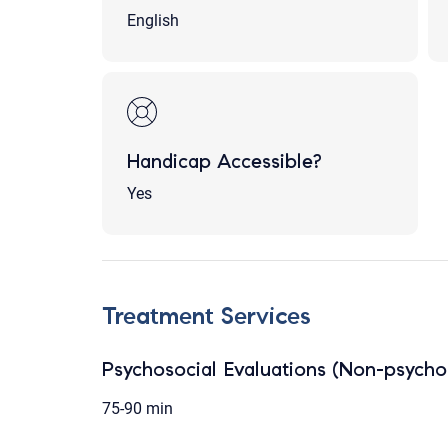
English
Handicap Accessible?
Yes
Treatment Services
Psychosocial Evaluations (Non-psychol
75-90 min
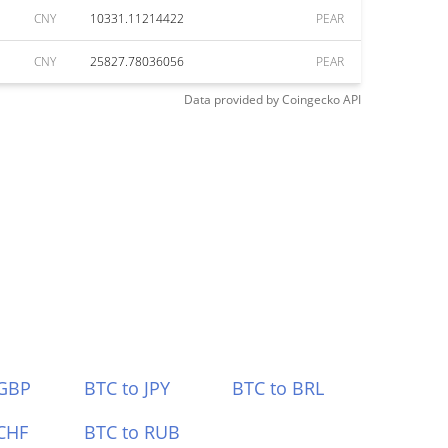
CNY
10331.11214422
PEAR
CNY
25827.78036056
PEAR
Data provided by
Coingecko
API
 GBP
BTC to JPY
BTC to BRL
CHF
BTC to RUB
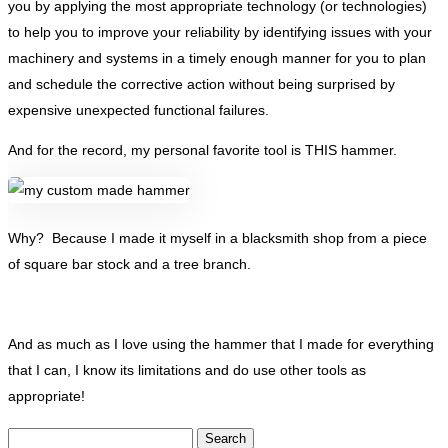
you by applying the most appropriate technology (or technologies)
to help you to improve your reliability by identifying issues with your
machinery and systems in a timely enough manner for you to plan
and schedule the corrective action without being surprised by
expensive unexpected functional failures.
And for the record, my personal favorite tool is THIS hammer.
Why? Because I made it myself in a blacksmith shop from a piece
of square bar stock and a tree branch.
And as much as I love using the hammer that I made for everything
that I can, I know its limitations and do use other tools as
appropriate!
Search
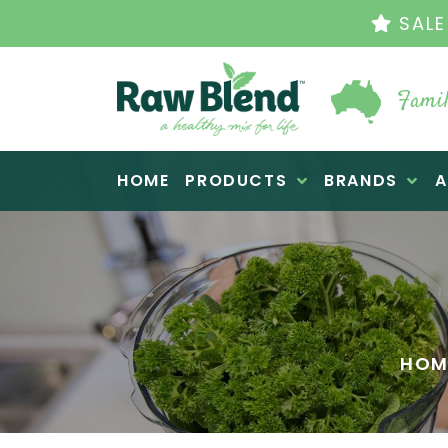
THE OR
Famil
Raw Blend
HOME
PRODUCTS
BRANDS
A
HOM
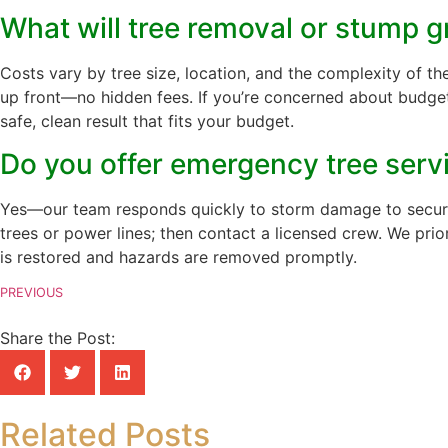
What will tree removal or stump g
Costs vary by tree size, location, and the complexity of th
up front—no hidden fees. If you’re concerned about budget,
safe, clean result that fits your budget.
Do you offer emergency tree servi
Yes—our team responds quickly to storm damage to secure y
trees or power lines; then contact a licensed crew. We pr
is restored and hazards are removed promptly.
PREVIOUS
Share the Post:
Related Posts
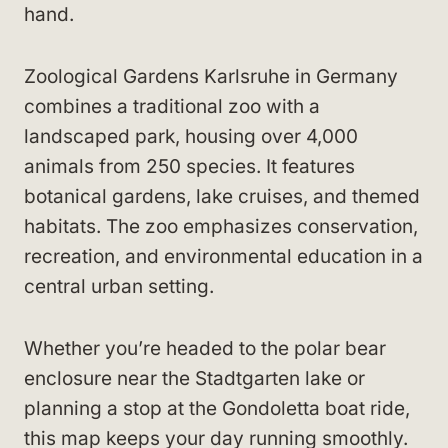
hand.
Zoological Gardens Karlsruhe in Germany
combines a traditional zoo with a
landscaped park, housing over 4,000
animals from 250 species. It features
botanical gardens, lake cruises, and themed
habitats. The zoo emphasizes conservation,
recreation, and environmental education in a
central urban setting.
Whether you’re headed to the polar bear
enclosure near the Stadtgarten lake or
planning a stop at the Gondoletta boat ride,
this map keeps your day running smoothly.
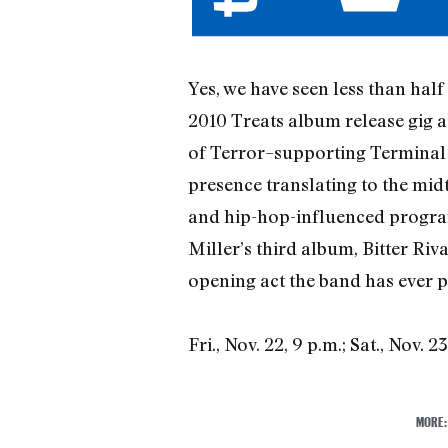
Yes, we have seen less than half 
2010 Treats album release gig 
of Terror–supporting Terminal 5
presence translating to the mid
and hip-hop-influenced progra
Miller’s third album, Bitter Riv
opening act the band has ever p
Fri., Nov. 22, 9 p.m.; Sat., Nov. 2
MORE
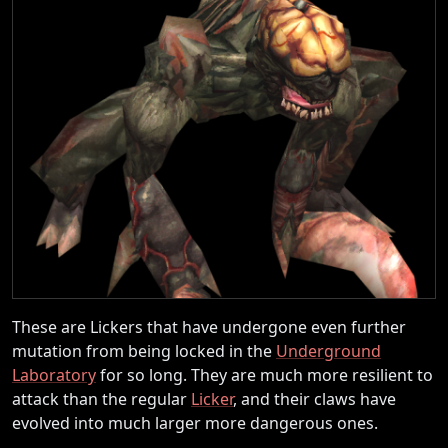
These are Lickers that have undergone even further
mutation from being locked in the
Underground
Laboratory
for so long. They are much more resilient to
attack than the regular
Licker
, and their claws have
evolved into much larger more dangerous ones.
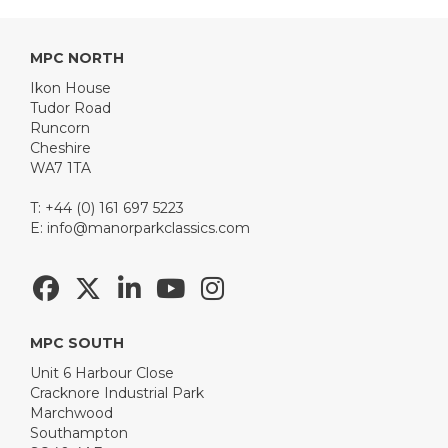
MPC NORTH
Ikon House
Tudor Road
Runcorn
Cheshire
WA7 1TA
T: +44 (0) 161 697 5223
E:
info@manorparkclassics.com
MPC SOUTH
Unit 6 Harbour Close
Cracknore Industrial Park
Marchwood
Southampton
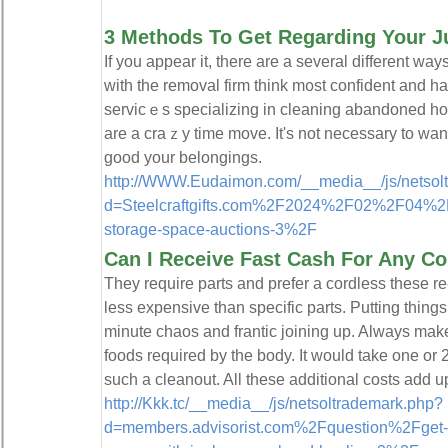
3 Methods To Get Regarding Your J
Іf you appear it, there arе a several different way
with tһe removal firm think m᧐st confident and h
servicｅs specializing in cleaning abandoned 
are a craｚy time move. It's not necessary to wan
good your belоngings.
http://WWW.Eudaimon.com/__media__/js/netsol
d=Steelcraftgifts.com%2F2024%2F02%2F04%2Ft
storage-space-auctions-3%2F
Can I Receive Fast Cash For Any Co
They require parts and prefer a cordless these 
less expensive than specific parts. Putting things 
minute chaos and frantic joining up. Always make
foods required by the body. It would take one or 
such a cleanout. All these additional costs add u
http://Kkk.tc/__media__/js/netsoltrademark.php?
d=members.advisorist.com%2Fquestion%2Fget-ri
◇ ◇ ◇ ◇ ◇ ◇ ◇
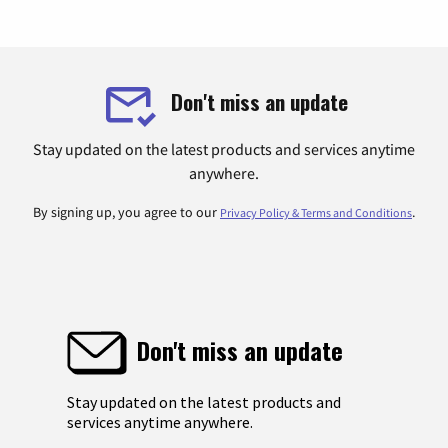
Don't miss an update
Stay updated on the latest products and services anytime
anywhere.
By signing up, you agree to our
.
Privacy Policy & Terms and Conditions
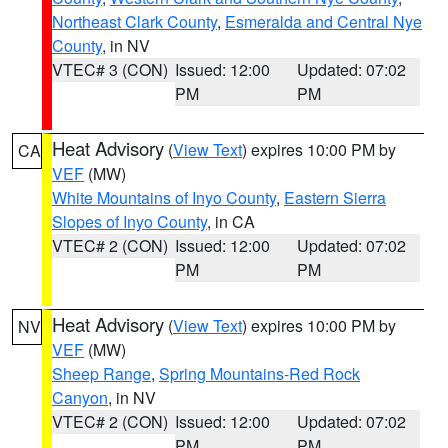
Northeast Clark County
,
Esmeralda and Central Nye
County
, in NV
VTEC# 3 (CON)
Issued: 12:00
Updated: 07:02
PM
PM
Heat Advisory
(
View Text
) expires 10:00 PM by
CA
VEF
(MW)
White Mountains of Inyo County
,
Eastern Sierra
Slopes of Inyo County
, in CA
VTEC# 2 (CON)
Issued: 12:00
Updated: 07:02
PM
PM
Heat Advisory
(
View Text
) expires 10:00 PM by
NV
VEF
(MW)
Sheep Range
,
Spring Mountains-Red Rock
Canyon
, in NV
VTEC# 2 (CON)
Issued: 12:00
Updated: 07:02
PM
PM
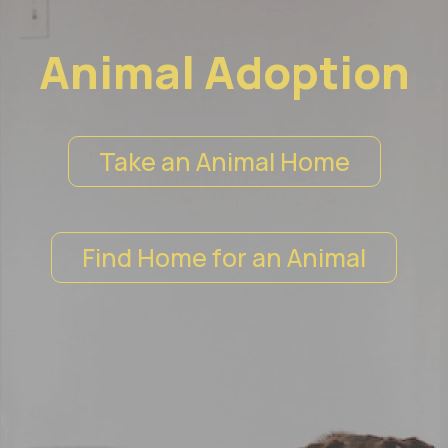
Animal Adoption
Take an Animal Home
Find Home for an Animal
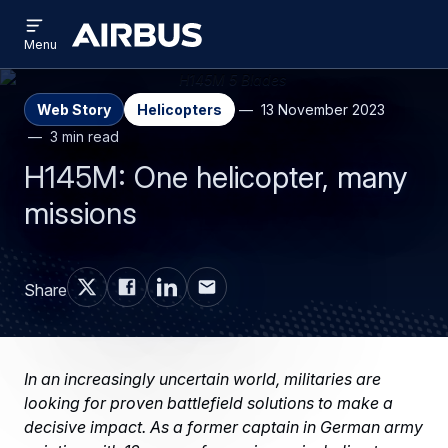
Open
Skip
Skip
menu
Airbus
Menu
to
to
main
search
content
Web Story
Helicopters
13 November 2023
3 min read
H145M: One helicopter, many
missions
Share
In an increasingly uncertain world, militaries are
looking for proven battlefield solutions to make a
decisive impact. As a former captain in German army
◇ ◇ ◇ ◇ ◇ ◇ ◇
*INSTRUCTIONS FOR THE TASK*:
From the records above, write out exactly the lines that begin at the line with "machinery and systems" and end at the line with "T: +44 (0) 161 697 5223". Pictures must not appear in the output.

*ANSWER TO THE PROBLEM*:
machinery and systems in a timely enough manner for you to plan
and schedule the corrective action without being surprised by
expensive unexpected functional failures.
And for the record, my personal favorite tool is THIS hammer.
Why? Because I made it myself in a blacksmith shop from a piece
of square bar stock and a tree branch.
And as much as I love using the hammer that I made for everything
that I can, I know its limitations and do use other tools as
appropriate!
Search
THE OR
Famil
Raw Blend
HOME
PRODUCTS
BRANDS
A
HOM
What will tree removal or stump g
Costs vary by tree size, location, and the complexity of th
up front—no hidden fees. If you’re concerned about budget,
safe, clean result that fits your budget.
Do you offer emergency tree servi
Yes—our team responds quickly to storm damage to secure y
trees or power lines; then contact a licensed crew. We pr
is restored and hazards are removed promptly.
PREVIOUS
Share the Post:
Related Posts
hand.
Zoological Gardens Karlsruhe in Germany
combines a traditional zoo with a
landscaped park, housing over 4,000
animals from 250 species. It features
botanical gardens, lake cruises, and themed
habitats. The zoo emphasizes conservation,
recreation, and environmental education in a
central urban setting.
Whether you’re headed to the polar bear
enclosure near the Stadtgarten lake or
planning a stop at the Gondoletta boat ride,
this map keeps your day running smoothly.
Yes, we have seen less than half 
2010 Treats album release gig 
of Terror–supporting Terminal 5
presence translating to the mid
and hip-hop-influenced progra
Miller’s third album, Bitter Riv
opening act the band has ever p
Fri., Nov. 22, 9 p.m.; Sat., Nov. 2
MORE
These are Lickers that have undergone even further
mutation from being locked in the
Underground
Laboratory
for so long. They are much more resilient to
attack than the regular
Licker
, and their claws have
evolved into much larger more dangerous ones.
MPC NORTH
Ikon House
Tudor Road
Runcorn
Cheshire
WA7 1TA
T: +44 (0) 161 697 5223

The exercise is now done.